Exercise brief -> Reproduce the listing below, replacing "common name" with "vernacular name" throughout and leaving everything else unchanged.

'''

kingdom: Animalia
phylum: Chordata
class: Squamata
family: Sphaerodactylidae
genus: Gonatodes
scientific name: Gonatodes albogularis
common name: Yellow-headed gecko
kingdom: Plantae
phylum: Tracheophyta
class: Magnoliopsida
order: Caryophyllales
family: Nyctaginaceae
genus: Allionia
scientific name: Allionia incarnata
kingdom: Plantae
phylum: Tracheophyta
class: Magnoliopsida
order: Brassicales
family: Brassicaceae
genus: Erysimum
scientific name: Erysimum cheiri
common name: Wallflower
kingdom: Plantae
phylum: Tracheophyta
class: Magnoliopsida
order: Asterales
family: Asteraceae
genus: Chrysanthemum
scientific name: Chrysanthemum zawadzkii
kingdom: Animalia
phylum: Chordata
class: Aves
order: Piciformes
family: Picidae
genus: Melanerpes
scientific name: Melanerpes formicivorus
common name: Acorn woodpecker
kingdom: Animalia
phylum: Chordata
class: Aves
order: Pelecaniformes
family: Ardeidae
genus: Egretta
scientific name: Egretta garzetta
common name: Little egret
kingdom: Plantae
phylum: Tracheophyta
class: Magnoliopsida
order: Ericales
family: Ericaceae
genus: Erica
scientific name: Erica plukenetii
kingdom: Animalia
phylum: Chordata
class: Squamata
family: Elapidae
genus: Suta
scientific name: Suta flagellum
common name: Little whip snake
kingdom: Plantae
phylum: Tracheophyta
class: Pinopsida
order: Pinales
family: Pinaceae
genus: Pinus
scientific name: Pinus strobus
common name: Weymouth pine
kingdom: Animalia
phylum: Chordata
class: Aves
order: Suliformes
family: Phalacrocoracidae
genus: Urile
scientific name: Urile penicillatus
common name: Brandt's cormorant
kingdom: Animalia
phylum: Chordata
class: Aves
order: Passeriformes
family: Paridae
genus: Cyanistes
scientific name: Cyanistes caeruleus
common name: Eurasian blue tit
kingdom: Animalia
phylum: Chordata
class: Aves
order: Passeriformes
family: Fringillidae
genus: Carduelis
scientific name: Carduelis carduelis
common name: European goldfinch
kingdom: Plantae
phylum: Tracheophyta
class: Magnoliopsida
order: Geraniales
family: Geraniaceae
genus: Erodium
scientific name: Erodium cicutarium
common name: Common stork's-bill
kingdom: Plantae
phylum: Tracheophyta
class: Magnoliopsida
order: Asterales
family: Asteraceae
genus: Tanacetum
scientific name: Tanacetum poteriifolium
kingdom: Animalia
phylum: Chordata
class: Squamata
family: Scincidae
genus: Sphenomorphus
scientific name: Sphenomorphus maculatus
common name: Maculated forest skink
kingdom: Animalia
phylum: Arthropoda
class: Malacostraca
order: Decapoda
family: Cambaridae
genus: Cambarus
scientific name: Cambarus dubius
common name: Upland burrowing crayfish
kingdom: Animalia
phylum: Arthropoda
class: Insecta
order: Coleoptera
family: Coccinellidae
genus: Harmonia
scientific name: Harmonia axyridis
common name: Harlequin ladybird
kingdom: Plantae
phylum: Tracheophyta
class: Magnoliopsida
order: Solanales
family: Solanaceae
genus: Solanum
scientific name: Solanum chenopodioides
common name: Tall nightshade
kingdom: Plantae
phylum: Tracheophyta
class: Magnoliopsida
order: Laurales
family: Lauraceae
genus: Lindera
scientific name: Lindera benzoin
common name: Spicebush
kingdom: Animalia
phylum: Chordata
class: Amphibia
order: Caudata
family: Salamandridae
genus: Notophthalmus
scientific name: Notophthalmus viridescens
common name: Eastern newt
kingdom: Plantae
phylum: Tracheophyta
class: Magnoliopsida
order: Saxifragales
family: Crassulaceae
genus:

'''

Answer to this exercise ->
kingdom: Animalia
phylum: Chordata
class: Squamata
family: Sphaerodactylidae
genus: Gonatodes
scientific name: Gonatodes albogularis
vernacular name: Yellow-headed gecko
kingdom: Plantae
phylum: Tracheophyta
class: Magnoliopsida
order: Caryophyllales
family: Nyctaginaceae
genus: Allionia
scientific name: Allionia incarnata
kingdom: Plantae
phylum: Tracheophyta
class: Magnoliopsida
order: Brassicales
family: Brassicaceae
genus: Erysimum
scientific name: Erysimum cheiri
vernacular name: Wallflower
kingdom: Plantae
phylum: Tracheophyta
class: Magnoliopsida
order: Asterales
family: Asteraceae
genus: Chrysanthemum
scientific name: Chrysanthemum zawadzkii
kingdom: Animalia
phylum: Chordata
class: Aves
order: Piciformes
family: Picidae
genus: Melanerpes
scientific name: Melanerpes formicivorus
vernacular name: Acorn woodpecker
kingdom: Animalia
phylum: Chordata
class: Aves
order: Pelecaniformes
family: Ardeidae
genus: Egretta
scientific name: Egretta garzetta
vernacular name: Little egret
kingdom: Plantae
phylum: Tracheophyta
class: Magnoliopsida
order: Ericales
family: Ericaceae
genus: Erica
scientific name: Erica plukenetii
kingdom: Animalia
phylum: Chordata
class: Squamata
family: Elapidae
genus: Suta
scientific name: Suta flagellum
vernacular name: Little whip snake
kingdom: Plantae
phylum: Tracheophyta
class: Pinopsida
order: Pinales
family: Pinaceae
genus: Pinus
scientific name: Pinus strobus
vernacular name: Weymouth pine
kingdom: Animalia
phylum: Chordata
class: Aves
order: Suliformes
family: Phalacrocoracidae
genus: Urile
scientific name: Urile penicillatus
vernacular name: Brandt's cormorant
kingdom: Animalia
phylum: Chordata
class: Aves
order: Passeriformes
family: Paridae
genus: Cyanistes
scientific name: Cyanistes caeruleus
vernacular name: Eurasian blue tit
kingdom: Animalia
phylum: Chordata
class: Aves
order: Passeriformes
family: Fringillidae
genus: Carduelis
scientific name: Carduelis carduelis
vernacular name: European goldfinch
kingdom: Plantae
phylum: Tracheophyta
class: Magnoliopsida
order: Geraniales
family: Geraniaceae
genus: Erodium
scientific name: Erodium cicutarium
vernacular name: Common stork's-bill
kingdom: Plantae
phylum: Tracheophyta
class: Magnoliopsida
order: Asterales
family: Asteraceae
genus: Tanacetum
scientific name: Tanacetum poteriifolium
kingdom: Animalia
phylum: Chordata
class: Squamata
family: Scincidae
genus: Sphenomorphus
scientific name: Sphenomorphus maculatus
vernacular name: Maculated forest skink
kingdom: Animalia
phylum: Arthropoda
class: Malacostraca
order: Decapoda
family: Cambaridae
genus: Cambarus
scientific name: Cambarus dubius
vernacular name: Upland burrowing crayfish
kingdom: Animalia
phylum: Arthropoda
class: Insecta
order: Coleoptera
family: Coccinellidae
genus: Harmonia
scientific name: Harmonia axyridis
vernacular name: Harlequin ladybird
kingdom: Plantae
phylum: Tracheophyta
class: Magnoliopsida
order: Solanales
family: Solanaceae
genus: Solanum
scientific name: Solanum chenopodioides
vernacular name: Tall nightshade
kingdom: Plantae
phylum: Tracheophyta
class: Magnoliopsida
order: Laurales
family: Lauraceae
genus: Lindera
scientific name: Lindera benzoin
vernacular name: Spicebush
kingdom: Animalia
phylum: Chordata
class: Amphibia
order: Caudata
family: Salamandridae
genus: Notophthalmus
scientific name: Notophthalmus viridescens
vernacular name: Eastern newt
kingdom: Plantae
phylum: Tracheophyta
class: Magnoliopsida
order: Saxifragales
family: Crassulaceae
genus:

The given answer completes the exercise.